Abe non sarà costretto a dimettersi, come promesso in caso di sconfitta, ma il vero vincitore delle elezioni anticipate è stato il partito dell’astensionismo, che ha battuto ogni record. Solo il 52,4% dei giapponesi si è recato alle urne, rispetto al 59,5% di due anni fa. Quasi metà degli elettori ha dimostrato di non aver condiviso la scelta di Abe di riportare il Paese al voto per la terza volta in cinque anni. Il centrodestra del premier ha prevalso per assenza di alternative, ma il «mandato popolare in bianco» invocato da Abe per accelerare le riforme economiche e cambiare la Costituzione non è stato concesso. Per la prima volta in Giappone quello del non voto e delle schede bianche è stato il primo partito: il messaggio è che il ritorno anticipato alle urne è servito solo a prolungare la leadership di Abe oltre il 2016.
La maggioranza di Ldp e New Komeito ha conquistato 325 deputati, come 2012. I due terzi dei 475 seggi nel ramo più forte della Dieta, fissati a 317, permettono ad Abe di non dover fare i conti con veti al Senato, accentrando il potere più ampio dai tempi dell’ex premier Koizumi. Assieme a rifiuto della politica e rassegnazione, i giapponesi hanno premiato l’unico schieramento alternativo ai liberaldemocratici. Il partito comunista di Kazuo Shii ha quasi triplicato i propri 8 seggi. Ne ha ottenuti 21, diventando la quarta forza grazie all’opposizione alla riapertura delle centrali atomiche e alla revisione della Costituzione pacifista del 1946. Il quarto responso delle urne è stato il crollo del partito democratico, privo di leader, accusato di essere filo-Pechino, incapace di proporre un’alternativa riformista all’”Abenomics”. Il Dpj ha conquistato 73 seggi, più dei 59 di due anni fa, meno però della soglia fissata nei giorni scorsi a 100. Dopo la sconfitta, con la clamorosa bocciatura sia dell’ex premier Naoto Kan che di Banri Kaieda, si annuncia un terremoto: dimissioni del presidente e azzeramento di tutti vertici Dpj.
Boom invece per l’estrema destra neo-nazionalista del sindaco di Osaka, Toru Hashimoto, salita a 41 seggi. «Chi ha votato — dice il politologo Tomoaki Iwai — ha scelto la stabilità dopo cinque anni di crisi politiche. Ad Abe però è andato solo il beneficio del dubbio: se fallirà la ripresa, dovrà assumersi la piena responsabilità». Dopo la vittoria il premier ha invece esibito ottimismo, promettendo di accelerare le riforme strutturali, “terza freccia” della sua politica economica ultraespansiva.

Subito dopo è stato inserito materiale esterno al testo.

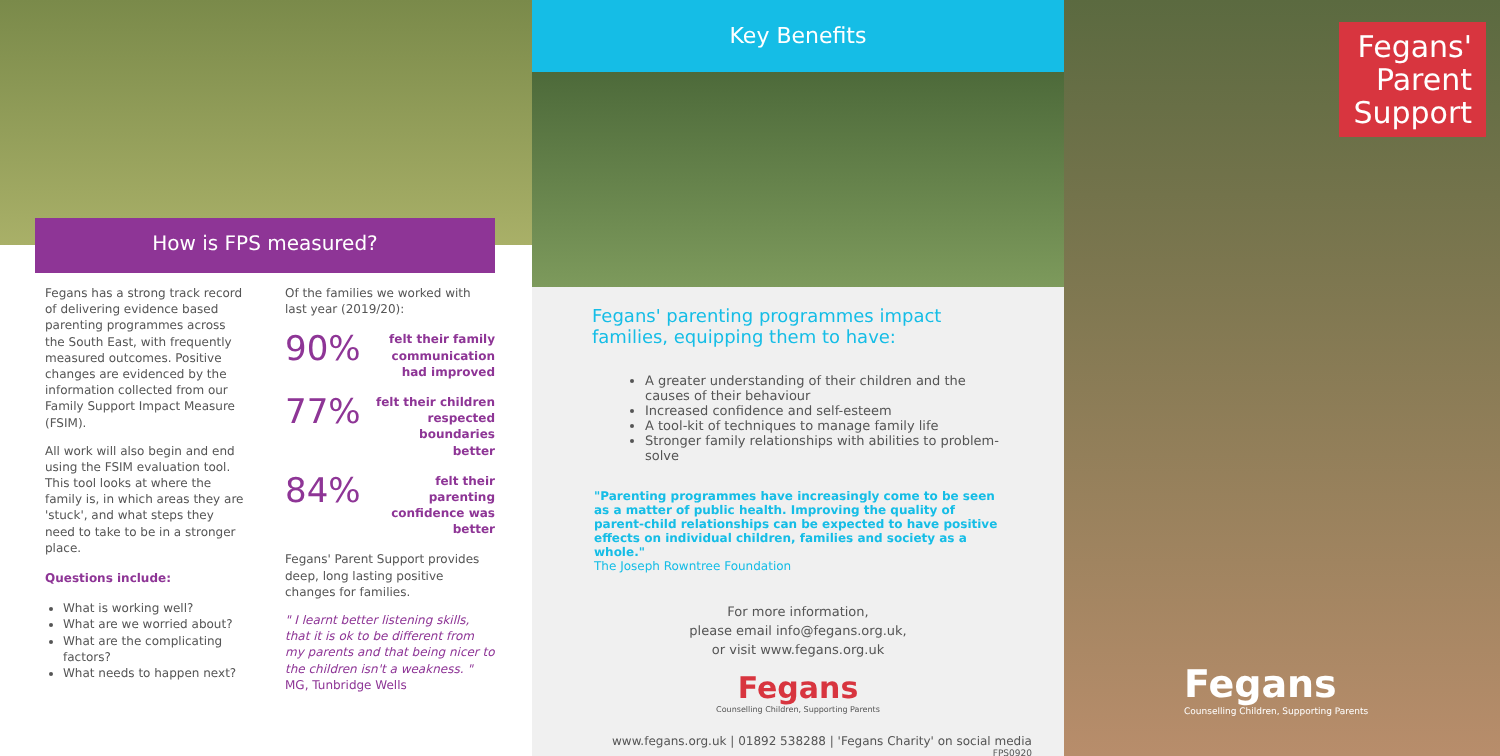How is FPS measured?
Fegans has a strong track record of delivering evidence based parenting programmes across the South East, with frequently measured outcomes. Positive changes are evidenced by the information collected from our Family Support Impact Measure (FSIM).
All work will also begin and end using the FSIM evaluation tool. This tool looks at where the family is, in which areas they are 'stuck', and what steps they need to take to be in a stronger place.
Questions include:
What is working well?
What are we worried about?
What are the complicating factors?
What needs to happen next?
Of the families we worked with last year (2019/20):
90% felt their family communication had improved
77% felt their children respected boundaries better
84% felt their parenting confidence was better
Fegans' Parent Support provides deep, long lasting positive changes for families.
" I learnt better listening skills, that it is ok to be different from my parents and that being nicer to the children isn't a weakness. "
MG, Tunbridge Wells
Key Benefits
Fegans' parenting programmes impact families, equipping them to have:
A greater understanding of their children and the causes of their behaviour
Increased confidence and self-esteem
A tool-kit of techniques to manage family life
Stronger family relationships with abilities to problem-solve
"Parenting programmes have increasingly come to be seen as a matter of public health. Improving the quality of parent-child relationships can be expected to have positive effects on individual children, families and society as a whole."
The Joseph Rowntree Foundation
For more information,
please email info@fegans.org.uk,
or visit www.fegans.org.uk
Fegans
Counselling Children, Supporting Parents
www.fegans.org.uk | 01892 538288 | 'Fegans Charity' on social media
FPS0920
Fegans'
Parent
Support
Fegans
Counselling Children, Supporting Parents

Se tra i giapponesi ha prevalso la paura della recessione, all’esterno suona l’allarme di una deriva nazionalista e autoritaria. Con la vittoria di Abe potranno proseguire yen debole, incentivi fiscali e stimoli della Banca centrale, con l’acquisto di altro debito pubblico per rilanciare i consumi e scongiurare la deflazione, mentre il secondo aumento dell’Iva al 10% sarà rinviato all’autunno 2017. Assieme ad una progressiva riapertura delle 52 cen- trali nucleari, fermate dopo il disastro di Fukushima, avanzano però anche corsa al riarmo, riscrittura della storia, negazione dell’imperialismo nipponico e una serie di nuove leggi liberticide, tra cui quella sul segreto di Stato. Tra i primi scogli di Abe, il trasferimento della base Usa da Okinawa: bocciati ieri tutti i quattro candidati Ldp filo-americani. La parola, dagli elettori, passa ora ai mercati: atteso anche in Europa un brindisi al rilancio dell’Abenomics, ma rinviare il risanamento è un lusso che Tokyo sa di dover presto pagare.